Text passage:
══════════════════════════════
And she also noted that the EIR measured “extremely conservative impacts” to farmland or biological habitats. “But the actual impacts will be lower once houses are designed,” Sanborn added.
In fact, the developer and the two environmental groups reached a habitat conservation agreement on Aug. 7 to protect 3,717 acres within the Guenoc property, alongside implementation of measures to reduce greenhouse gas emissions, with $2 million for additional off-site conservation.
Rod Hodil, attorney for the project applicant, said that the developer had entered into a “non-binding” agreement with Middletown’s Callayomi County Water District for a potential purchase of one off-site well.
“That is my line in the dirt, Middletown water,” said District 1 Supervisor Helen Owen, of whose district the project is located, asking adding it as a condition for approval, instead a non-binding term.
“I think this is a phenomenal project. I think it's an amazing opportunity. My only concern left is the nonbinding,” Owen said. “It's my responsibility to protect the people of Middletown, and I know that there's people in Middletown right now that are needing water.”
Deputy County Counsel Nicole Johnson said that the condition of drilling up to one well was already added to the use permit.
Supervisor Bruno Sabatier also asked if there is any fee to support maintenance of county roads, such as Butts Canyon Road, which will see heavy traffic from the Guenoc Valley project. He pointed to the agreement with Brassfield Winery, where a per-case fee helps maintain High Valley Road, and suggested a comparable per-stay fee on hotel or resort guests.
“I would personally rather not walk away today with a developer agreement that says nothing about the future of [Butts Canyon] Road, even though there’s potential for thousands of people to travel every single day to get to work, let alone the people that will be staying there,” he said.
Johnson said now it was “a big picture” and fees related to roads are more granular for future analysis.
“I think we can wait for the specific development plans; I don’t think we need to do that today,” said Supervisor Jessica Pyska.
“I just wanted to make the statement, because we're kind of giving a little bit of a blessing today to move forward. But to me, there's something that I feel could be missing,” Sabatier said.
The biggest appeal: Promises on job prospects
During the developers’ presentation, Breene told the board that the project could generate $3.8 billion in economic benefits for Lake County over 25 years, including $2.47 billion in labor income, $635 million in local taxes and $212 million in state taxes. It would also create an estimated 2,688 jobs annually.
══════════════════════════════
Source material:

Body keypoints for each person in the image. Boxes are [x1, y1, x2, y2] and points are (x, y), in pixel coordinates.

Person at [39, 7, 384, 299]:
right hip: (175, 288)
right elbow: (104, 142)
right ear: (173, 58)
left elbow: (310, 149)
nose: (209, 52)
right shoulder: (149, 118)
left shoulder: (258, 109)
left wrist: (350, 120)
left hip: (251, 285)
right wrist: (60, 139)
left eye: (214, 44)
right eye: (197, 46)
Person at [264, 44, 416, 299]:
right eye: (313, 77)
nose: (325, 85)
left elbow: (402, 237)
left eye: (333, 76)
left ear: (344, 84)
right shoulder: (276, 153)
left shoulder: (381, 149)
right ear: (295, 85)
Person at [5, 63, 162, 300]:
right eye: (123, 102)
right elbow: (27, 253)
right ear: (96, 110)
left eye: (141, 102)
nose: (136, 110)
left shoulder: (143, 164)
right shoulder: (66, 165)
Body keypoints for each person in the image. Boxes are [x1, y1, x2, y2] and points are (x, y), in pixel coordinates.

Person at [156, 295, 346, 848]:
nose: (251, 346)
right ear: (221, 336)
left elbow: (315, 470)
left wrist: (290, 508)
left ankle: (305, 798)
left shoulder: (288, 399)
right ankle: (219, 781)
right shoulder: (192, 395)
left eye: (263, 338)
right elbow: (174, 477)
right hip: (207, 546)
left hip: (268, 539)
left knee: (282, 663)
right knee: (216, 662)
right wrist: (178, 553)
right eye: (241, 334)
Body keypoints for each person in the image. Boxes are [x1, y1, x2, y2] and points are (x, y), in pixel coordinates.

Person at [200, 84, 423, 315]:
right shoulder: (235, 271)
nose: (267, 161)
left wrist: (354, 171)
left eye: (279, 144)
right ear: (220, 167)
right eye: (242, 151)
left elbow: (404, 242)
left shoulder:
══════════════════════════════
Task requirements:
(1) Rewrite the part of the Guenoc Valley project article that opens with "Deputy County Counsel" and closes with "for future analysis.", substituting "per-night fee" for "per-stay fee".
(2) Answer these questions from the Guenoc Valley project article:
(a) How many acres within the Guenoc property does the habitat conservation agreement protect?
(b) Which road does the per-case fee in the Brassfield Winery agreement help maintain?
(c) About how many jobs would the project create each year?

Solution list:
(1)
Deputy County Counsel Nicole Johnson said that the condition of drilling up to one well was already added to the use permit.
Supervisor Bruno Sabatier also asked if there is any fee to support maintenance of county roads, such as Butts Canyon Road, which will see heavy traffic from the Guenoc Valley project. He pointed to the agreement with Brassfield Winery, where a per-case fee helps maintain High Valley Road, and suggested a comparable per-night fee on hotel or resort guests.
“I would personally rather not walk away today with a developer agreement that says nothing about the future of [Butts Canyon] Road, even though there’s potential for thousands of people to travel every single day to get to work, let alone the people that will be staying there,” he said.
Johnson said now it was “a big picture” and fees related to roads are more granular for future analysis.

(2)
(a) 3,717 acres
(b) High Valley Road
(c) 2,688 jobs